Now for more bullshit: Christine/Clara’s wiki tells us she “later married one of Prince's assistants”. (Morton Prince was the Harvard doctor who led the study and later wrote it up.) Their footnote is to the “Multiple Personality” book, but guess what? That information is not in that book. In another strange twist, it does exist in the “Feminists” book.

Then who was Clara, really? Some Elite, would be my guess. She married into their circle, as they admit. To me, though, the persuasive evidence is that they really went over the top with her legend, giving us the typical cover for an Elite of “just a down-on-her-luck nobody from nowhere”:

THE DISINTEGRATION OF AN IDEAL: Morton Prince, Sigmund Freud, and the extraordinary case of “Christine Beauchamp” (Cabinet Magazine, Fall 2010)

… a young woman of motley Irish descent. Extremely nervous, with different parts of her body incessantly in motion, Fowler betrayed, Prince opined, “the general appearance of an hysteric.” Though it emerged that she was holding down a job as a stenographer while belatedly completing her high school education, and was well regarded by friends for her ideals and conscientiousness, Fowler’s private life was a shambles….

But then she winds up this study—not treatment—and walks into Radcliffe? No longer a head case barely holding down an entry-level gig? Lots of money and connections in the steno game? Okay.

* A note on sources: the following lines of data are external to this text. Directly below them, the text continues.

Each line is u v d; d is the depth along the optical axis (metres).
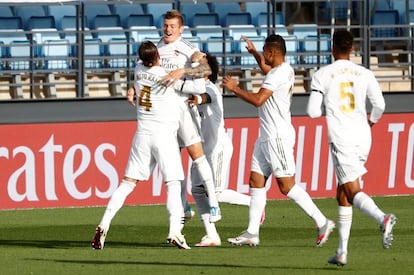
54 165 49.47
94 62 55.66
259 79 54.56
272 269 29.86
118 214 46.84
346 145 29.17
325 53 55.84
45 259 32.72
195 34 58.12
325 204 49.59
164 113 33.94
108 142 50.03
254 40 56.62
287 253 33.66
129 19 58.06
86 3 55.12
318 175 51.97
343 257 29.30
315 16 61.34
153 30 54.16
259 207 34.75
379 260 31.72
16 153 49.09
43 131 49.31
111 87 55.75
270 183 51.88
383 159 52.75
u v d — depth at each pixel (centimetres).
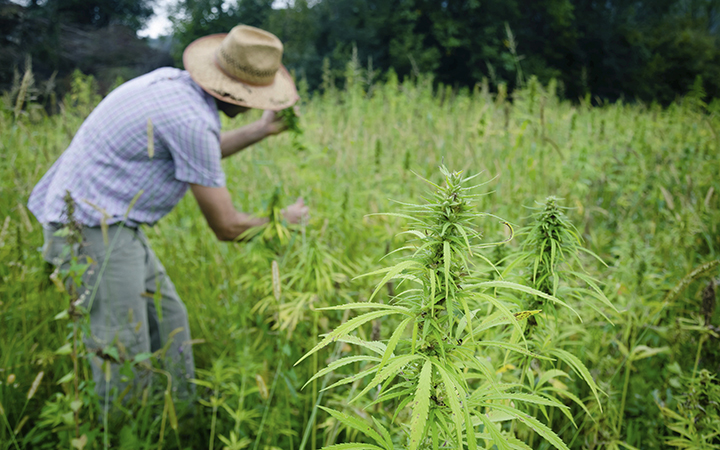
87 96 703
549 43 1952
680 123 546
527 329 145
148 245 269
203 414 265
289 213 266
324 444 231
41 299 301
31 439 226
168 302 274
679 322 209
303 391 259
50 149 454
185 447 253
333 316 256
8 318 273
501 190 365
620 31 2155
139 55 2225
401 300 106
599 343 226
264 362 238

If you’ve been perusing the links, you may have picked up on what I mentioned before: her case has nothing at all to do with demonic possession, but with something else entirely as wiki says:

This case was widely cited as the "prototypical case" of dissociative identity disorder, even into the 1970s.

The closest to demonry that you get is that Prince called one of the personalities “the Devil”. Don’t hang your hat on that, though, it was only because that alter was “regressive, child-like, and ill-tempered”. The others were “the Saint” and “the Woman”.

But then again, is there some strange, buried connection that we should discuss here?

Many will already be familiar with this, but Satanic Ritual Abuse bears a strong resemblance to MKULTRA-style trauma-based conditioning. Maybe just the outfits and ambience are different, eh? But one of the main features and benefits of trauma-based conditioning is that the mind gets so stressed that, to protect itself, it creates one or more alternate personalities to endure the suffering, artificially creating a condition we now call… dissociative identity disorder.

So there’s the connection, but remember, we drew that connection here. It was nothing any of Them showed us or even hinted at. Mere coincidence, synchromysticism, or some lower-level program at work? IDK. You decide.

Let me end with this horrible little Easter egg I found which wraps it all up: When I first searched for the mysterious Clara Norton Fowler, one of the first results I came up with was Harriet Putnam Fowler. The ages don’t match at all, nor any other details. I skipped past it. Very nearly.

You see, this Fowler was in the same tight circle of Hidden Elites. She was from Danvers, just outside Boston, and married a Putnam, one of the Boston Brahmins. You may have noted in the “Feminists” book that Clara’s husband was an assistant of James Jackson Putnam. Tight little clique, right?

That’s not the horrible part, it’s this: look at the sidebar on Harriet’s page. You’ll see “Spouse: R. C Parker”. OMG. He’s not mentioned in the main text, and you’ll never find out who he was from another source.

But I recognized the family, for sure. If you’ve followed my work, a lot of it lately has been on all the shenanigans the Parkers have gotten up to over the centuries, along with all these other Spook Families. The kicker, if you will, is that the Parkers are also generational Satanists:

Jay Parker | Satanic Ritual Abuse, Entity Invocation, & The Power of Consciousness (The Higherside Chats 12/9/2017)

Jay doesn’t make the connection (so far as I know), but I do. So when I see the name Parker come up in this “Exorcist” mess of… whatever it may be, I think, “Well, at least it makes some sense.”